If the renegotiated treaty is not determined on the basis of an industrial model or a strict cost/benefit analysis, on what basis should we think about it? What are some new ways to think about the Columbia River that include not only hydro-power and flood control but also include justice for the Upper Columbia tribes in the U.S. and Canada and the environmental health of the watershed?

Some of us believe that one new way to think about the Columbia is outlined by the Catholic bishops of our region in their pastoral letter of November 2000, The Columbia River Watershed: Caring for Creation and the Common Good.

There is a lot packed into the letter and I only want to refer to a couple of points that I believe can inform the way we think about the Columbia and the treaty.

Rather than viewing the Columbia as an organic machine, the bishops describe it as a common good where signs of God’s creativity and presence are abundant; one that humans are called to be protectors and caretakers for the benefit of the entire watershed rather than simply exploiters of it. Our past decisions and actions have committed us to managing the Columbia. We can’t simply walk away from it. This makes us what the Bible refers to as stewards. It’s not a perfect term but it has the advantage of acknowledging our responsibility for the health of the watershed and all who depend upon it for life and livelihood. The letter lists 10 considerations for community caretaking which can help guide our thinking as we re-imagine not only the treaty but the future of the Columbia River watershed. Of those ten, six are especially relevant to the treaty. Note that they are not listed in order of importance.

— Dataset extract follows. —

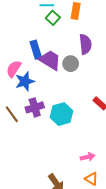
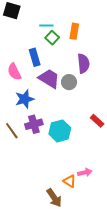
blue rectangle: (36, 50) -> (35, 57), moved
pink semicircle: (14, 69) -> (14, 72), moved, turned -60
orange triangle: (91, 179) -> (70, 181), moved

  1. Consider the Common Good. “In the concept of the common good, community and individual needs take priority over private wants.”
  1. Conserve the Columbia Watershed as a Common Good. “We urge people to be conscious of, and respectful toward, the watershed as our common home and as the provider of necessities for the good of the whole ecosystem.”
  1. Conserve and Protect Species of Wildlife. “The presence and health of salmon and other species of fish in the Columbia-Snake system, in particular, is a sign of the health of the entire region.”
  1. Respect the Dignity and Traditions of the Region’s Indigenous Peoples. “The indigenous peoples have a wealth of spirituality, culture and traditions that call forth a need for appropriate respect and preservation. We are grateful to the First Nations and the Native Americans for the lessons they teach about respect for nature. We apologize for cultural insensitivities and lack of justice, both past and present.”
  1. Promote Community Resolution of Economic and Ecological Issues. As you’ve heard tonight, neither the tribes nor local residents in the path of dams were consulted during negotiations over the 1964 treaty. This is an injustice that needs to be addressed.
  1. Conserve Energy and Establish Environmentally Integrated Alternative Energy Sources.

At the conclusion of the letter, the bishops describe their vision for the Columbia River:

In the watershed of the future, we hope to see the best of the watershed of the past: living waters of God’s creation flowing from meadows and mountains to the ocean while providing for the needs of God’s creatures along the way. We ask people of good will to imagine what they would like the watershed to be like in ten, fifty, or one hundred years, and to work consciously to make that image a reality.[3]

Renegotiating the Columbia River Treaty to include justice for native people and a healthy environment for the watershed is an opportunity to return the river to its rightful role as a key component of the common good.

John P. Rosenberg

Tumwater, Washington


[1] Charles F. Wilkinson, Crossing the Next Meridian: Land, Water, and the Future of the West, Island Press, 1992, xiii

[2] Richard White, The Organic Machine: The Remaking of the Columbia River, Hill and Wang, 1995, 112

[3] Columbia River Pastoral Letter Project, The Columbia River Watershed: Caring for Creation and the Common Good, An International Pastoral Letter by the Catholic Bishops of the Region, January 8, 2001.